* _Directions_: Translate this sentence from the passage on power waits into Spanish: "The higher the current drawn during any given interval, the greater the price per kWh for the month."

* _Reading passage_:
▶

The Pacific Gas & Electric Company used a demand meter to calculate the SN's power bill.  These meters measure maximum current drawn over predetermined time intervals and total kWh used over the monthly billing cycle.  The higher the current drawn during any given interval, the greater the price per kWh for the month.  In order to minimize its power bill in the post-WWII years, the SN instituted a system of "power waits" to take advantage of the automatic resetting to zero of the meter's load measuring apparatus at the end of each demand interval.  The load arm moves up while power is drawn, forcing up the indicating arm, and the greater the current, the faster and further it moves up.  While the load measuring arm resets automatically at the end of each interval, the indicator is reset manually only when the meter is read at the end of the billing cycle.

At Eastport, the demand interval was 20 minutes, and by requiring "power waits", the SN spread the measurement of a train's current draw between two or more intervals, which would make a train's total overall demand appear as low as possible, keeping the price of each kWh at a low rate.  The rules for power waits are found in employee's timetable # 25 of September 27, 1953.  Power waits aren't mentioned in #23 of April 20, 1947.  #24 wasn't available to your author, so determining precisely when this policy began wasn't possible.

◀

Saved entries
▶

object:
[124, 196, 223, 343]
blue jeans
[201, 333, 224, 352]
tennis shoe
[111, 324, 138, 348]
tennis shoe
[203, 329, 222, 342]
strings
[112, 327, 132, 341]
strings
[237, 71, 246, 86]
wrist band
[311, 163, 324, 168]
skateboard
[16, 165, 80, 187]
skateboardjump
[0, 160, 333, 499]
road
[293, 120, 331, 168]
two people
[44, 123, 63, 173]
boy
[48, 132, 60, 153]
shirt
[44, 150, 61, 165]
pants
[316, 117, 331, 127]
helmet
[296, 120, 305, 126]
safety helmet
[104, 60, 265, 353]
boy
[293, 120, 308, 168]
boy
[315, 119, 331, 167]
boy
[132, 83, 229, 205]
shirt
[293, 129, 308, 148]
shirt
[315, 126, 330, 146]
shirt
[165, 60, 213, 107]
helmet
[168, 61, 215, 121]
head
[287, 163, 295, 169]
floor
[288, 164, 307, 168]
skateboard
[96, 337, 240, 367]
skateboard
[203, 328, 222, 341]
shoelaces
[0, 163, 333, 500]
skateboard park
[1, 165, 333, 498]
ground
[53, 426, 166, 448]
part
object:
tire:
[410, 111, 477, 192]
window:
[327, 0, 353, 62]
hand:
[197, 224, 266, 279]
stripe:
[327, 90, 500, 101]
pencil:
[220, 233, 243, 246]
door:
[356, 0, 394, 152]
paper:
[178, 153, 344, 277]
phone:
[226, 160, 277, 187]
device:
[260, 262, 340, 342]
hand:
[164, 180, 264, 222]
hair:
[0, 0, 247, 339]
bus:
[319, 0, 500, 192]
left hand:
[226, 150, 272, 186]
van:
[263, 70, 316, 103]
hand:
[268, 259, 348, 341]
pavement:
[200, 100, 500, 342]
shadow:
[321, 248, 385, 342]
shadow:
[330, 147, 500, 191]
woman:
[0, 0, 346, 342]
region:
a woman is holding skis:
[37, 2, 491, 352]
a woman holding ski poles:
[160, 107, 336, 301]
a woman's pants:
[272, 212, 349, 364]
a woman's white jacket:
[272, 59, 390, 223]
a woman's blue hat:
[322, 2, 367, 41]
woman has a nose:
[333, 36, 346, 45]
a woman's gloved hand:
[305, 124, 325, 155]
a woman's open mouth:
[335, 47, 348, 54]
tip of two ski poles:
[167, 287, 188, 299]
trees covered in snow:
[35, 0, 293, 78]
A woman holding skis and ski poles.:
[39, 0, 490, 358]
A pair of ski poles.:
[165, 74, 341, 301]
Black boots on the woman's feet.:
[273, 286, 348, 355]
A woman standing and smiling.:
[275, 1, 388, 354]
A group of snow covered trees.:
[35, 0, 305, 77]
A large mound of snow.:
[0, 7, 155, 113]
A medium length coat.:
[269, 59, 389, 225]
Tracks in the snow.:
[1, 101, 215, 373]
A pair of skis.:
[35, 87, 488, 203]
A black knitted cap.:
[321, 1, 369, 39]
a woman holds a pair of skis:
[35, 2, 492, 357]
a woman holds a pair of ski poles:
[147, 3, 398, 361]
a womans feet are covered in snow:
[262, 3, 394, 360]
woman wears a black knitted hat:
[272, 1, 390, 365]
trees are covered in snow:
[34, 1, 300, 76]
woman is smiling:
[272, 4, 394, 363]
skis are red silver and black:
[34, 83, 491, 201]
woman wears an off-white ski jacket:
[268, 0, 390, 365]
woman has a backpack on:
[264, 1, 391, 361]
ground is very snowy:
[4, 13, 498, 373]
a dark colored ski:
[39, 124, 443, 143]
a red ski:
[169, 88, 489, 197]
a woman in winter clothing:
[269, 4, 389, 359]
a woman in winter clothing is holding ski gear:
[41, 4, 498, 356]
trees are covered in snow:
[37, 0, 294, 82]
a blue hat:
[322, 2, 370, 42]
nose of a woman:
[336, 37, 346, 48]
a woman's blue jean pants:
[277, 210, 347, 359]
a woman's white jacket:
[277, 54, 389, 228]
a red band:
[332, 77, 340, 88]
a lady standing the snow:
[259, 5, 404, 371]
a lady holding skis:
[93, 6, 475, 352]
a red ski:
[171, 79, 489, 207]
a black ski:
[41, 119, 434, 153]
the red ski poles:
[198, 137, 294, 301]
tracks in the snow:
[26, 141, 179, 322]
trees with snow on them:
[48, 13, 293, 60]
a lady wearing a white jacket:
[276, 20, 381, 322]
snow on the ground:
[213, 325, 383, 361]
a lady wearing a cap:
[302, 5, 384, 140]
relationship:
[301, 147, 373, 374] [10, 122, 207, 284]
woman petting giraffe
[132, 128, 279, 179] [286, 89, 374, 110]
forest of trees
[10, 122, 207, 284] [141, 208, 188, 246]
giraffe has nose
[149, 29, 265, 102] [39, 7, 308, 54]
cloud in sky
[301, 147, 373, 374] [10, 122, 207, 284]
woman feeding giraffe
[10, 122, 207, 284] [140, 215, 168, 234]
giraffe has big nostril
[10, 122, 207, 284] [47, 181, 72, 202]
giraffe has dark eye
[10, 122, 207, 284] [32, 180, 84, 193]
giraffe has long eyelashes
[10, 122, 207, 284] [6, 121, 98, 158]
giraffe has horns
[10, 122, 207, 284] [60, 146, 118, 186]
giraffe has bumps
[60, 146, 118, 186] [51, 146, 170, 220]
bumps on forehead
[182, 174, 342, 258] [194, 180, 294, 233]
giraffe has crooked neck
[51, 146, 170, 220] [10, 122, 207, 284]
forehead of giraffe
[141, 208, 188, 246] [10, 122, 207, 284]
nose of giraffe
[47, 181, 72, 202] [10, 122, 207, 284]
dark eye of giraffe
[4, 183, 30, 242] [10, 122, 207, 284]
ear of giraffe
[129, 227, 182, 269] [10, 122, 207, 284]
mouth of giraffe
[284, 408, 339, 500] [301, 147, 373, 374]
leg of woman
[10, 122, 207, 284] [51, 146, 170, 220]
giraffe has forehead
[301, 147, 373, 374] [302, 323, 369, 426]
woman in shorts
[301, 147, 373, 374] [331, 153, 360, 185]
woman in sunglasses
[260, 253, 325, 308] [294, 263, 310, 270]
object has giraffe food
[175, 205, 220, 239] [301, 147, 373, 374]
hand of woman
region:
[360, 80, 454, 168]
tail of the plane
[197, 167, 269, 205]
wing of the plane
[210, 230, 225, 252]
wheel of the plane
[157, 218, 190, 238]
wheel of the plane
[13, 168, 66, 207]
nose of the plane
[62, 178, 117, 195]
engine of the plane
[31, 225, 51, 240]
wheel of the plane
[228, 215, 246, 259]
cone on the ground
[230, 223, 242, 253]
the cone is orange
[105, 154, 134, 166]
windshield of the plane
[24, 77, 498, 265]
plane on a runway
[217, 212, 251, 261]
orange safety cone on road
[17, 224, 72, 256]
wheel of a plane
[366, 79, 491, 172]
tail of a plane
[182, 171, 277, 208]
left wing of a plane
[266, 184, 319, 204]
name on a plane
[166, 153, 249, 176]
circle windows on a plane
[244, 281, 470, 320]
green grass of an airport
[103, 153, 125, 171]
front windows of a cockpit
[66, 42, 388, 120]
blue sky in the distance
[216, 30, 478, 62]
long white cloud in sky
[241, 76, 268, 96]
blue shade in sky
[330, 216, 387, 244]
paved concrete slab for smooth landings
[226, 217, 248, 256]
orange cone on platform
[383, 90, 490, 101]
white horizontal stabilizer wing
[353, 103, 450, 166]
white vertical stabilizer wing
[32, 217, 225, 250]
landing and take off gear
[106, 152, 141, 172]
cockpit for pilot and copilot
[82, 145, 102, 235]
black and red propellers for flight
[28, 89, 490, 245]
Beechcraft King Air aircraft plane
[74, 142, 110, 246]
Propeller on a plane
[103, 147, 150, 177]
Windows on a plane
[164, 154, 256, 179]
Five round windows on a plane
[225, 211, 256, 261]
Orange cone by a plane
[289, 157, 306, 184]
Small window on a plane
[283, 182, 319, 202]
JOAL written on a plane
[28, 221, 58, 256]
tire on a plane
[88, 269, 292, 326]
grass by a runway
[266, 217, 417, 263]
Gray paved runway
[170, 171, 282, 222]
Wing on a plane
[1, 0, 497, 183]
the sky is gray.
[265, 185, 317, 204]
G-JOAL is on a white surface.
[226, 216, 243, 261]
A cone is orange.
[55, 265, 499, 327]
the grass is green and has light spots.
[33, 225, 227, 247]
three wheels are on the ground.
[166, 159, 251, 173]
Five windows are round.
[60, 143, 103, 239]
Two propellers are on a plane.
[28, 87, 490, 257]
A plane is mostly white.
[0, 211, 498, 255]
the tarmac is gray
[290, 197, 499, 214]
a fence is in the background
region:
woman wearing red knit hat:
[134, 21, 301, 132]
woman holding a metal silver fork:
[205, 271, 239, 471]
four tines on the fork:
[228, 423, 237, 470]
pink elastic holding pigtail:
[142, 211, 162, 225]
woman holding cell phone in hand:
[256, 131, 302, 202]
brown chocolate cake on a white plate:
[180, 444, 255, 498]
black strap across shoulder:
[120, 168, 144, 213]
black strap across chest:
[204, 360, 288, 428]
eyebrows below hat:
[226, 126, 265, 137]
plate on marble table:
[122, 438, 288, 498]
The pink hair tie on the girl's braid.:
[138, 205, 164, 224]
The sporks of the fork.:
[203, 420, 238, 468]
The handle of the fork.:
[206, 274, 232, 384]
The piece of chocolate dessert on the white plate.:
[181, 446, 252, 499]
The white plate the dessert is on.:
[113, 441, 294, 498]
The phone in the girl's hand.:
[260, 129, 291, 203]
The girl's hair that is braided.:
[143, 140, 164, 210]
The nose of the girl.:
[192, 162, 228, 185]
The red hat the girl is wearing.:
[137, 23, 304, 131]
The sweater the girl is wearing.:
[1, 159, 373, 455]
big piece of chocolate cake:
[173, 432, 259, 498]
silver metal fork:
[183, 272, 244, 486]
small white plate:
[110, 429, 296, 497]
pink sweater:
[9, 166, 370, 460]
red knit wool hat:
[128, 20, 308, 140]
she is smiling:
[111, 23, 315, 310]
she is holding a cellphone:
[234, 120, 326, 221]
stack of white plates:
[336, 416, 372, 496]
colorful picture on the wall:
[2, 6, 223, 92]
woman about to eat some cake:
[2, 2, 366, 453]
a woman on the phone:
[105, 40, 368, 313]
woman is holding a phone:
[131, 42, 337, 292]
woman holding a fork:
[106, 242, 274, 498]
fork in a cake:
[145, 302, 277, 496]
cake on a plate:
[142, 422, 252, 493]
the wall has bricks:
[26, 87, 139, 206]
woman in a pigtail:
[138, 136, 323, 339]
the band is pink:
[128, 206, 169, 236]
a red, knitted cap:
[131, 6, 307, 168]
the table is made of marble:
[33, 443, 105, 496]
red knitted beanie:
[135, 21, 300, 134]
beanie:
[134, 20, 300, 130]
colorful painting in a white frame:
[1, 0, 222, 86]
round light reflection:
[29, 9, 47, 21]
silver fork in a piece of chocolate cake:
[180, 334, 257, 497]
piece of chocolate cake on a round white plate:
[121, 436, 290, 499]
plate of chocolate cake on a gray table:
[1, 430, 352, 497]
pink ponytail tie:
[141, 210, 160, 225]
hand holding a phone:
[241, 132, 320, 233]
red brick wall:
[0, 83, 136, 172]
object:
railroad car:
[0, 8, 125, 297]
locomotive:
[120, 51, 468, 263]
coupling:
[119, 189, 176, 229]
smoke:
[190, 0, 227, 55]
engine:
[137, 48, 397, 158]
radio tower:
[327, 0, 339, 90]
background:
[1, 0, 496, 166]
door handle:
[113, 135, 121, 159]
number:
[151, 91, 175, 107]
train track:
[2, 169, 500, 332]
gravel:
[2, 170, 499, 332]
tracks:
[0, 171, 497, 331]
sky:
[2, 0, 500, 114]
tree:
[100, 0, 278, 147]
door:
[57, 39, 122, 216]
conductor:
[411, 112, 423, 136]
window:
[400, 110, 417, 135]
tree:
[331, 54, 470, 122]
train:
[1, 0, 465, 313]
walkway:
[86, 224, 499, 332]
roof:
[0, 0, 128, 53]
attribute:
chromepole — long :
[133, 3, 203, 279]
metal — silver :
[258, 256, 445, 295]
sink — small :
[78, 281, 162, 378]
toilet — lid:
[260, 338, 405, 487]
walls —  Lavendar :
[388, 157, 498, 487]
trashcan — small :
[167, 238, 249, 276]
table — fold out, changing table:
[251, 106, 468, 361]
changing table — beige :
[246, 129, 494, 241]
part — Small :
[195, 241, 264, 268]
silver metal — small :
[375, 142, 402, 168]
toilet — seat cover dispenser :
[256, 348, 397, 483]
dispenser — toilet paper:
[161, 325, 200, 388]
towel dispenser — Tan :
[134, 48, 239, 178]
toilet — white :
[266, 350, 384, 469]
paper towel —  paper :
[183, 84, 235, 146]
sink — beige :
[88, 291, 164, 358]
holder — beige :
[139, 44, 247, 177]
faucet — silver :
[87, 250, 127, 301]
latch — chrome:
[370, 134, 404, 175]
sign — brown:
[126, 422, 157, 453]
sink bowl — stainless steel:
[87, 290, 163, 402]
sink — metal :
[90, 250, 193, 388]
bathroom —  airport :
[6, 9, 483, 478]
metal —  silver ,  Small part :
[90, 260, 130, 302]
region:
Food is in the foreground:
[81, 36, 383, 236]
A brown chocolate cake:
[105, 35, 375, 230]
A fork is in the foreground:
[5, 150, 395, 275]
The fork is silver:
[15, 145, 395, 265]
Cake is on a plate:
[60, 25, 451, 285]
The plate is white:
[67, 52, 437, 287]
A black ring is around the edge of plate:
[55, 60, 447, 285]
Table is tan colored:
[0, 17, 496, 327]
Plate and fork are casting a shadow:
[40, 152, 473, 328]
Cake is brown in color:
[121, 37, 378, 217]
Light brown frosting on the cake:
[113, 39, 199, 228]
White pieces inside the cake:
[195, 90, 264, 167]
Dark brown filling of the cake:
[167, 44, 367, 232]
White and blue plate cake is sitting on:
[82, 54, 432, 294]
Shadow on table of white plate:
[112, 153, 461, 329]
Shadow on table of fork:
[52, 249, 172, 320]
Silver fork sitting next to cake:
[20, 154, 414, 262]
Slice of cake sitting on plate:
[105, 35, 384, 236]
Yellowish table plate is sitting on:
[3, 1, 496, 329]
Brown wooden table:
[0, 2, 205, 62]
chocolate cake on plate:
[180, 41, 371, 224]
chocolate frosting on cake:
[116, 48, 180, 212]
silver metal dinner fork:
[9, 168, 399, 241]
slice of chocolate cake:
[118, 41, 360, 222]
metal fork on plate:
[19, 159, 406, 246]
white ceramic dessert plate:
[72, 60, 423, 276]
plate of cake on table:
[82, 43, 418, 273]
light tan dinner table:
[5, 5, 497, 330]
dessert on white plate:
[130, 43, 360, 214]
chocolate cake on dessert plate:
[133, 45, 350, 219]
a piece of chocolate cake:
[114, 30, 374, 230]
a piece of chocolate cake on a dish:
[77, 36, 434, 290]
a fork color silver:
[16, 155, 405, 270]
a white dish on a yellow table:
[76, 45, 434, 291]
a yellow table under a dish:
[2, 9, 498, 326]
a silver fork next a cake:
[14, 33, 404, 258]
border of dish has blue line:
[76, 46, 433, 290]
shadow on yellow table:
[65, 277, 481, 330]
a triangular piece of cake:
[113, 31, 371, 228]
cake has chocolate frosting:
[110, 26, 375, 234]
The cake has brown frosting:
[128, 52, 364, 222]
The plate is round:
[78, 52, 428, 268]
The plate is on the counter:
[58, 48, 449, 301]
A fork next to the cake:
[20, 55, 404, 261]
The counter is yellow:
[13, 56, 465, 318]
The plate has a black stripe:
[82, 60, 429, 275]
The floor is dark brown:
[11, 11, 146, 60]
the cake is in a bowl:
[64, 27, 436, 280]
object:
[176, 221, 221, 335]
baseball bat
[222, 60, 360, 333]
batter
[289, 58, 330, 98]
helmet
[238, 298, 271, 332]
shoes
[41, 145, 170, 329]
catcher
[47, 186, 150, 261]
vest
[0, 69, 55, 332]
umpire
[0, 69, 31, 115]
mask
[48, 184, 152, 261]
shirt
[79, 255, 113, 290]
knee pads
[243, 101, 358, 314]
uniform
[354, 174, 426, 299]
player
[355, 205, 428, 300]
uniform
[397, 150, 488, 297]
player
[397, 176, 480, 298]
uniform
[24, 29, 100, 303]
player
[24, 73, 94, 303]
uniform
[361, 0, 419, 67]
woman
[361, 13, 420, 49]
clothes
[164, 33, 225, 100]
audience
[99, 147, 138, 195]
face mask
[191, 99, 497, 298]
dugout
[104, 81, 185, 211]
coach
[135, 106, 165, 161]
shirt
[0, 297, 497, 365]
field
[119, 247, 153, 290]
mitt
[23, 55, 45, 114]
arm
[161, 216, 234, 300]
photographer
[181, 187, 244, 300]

◀

* _Exercise output_: Cuanto mayor es la corriente consumida durante cualquier intervalo dado, mayor es el precio por kWh del mes.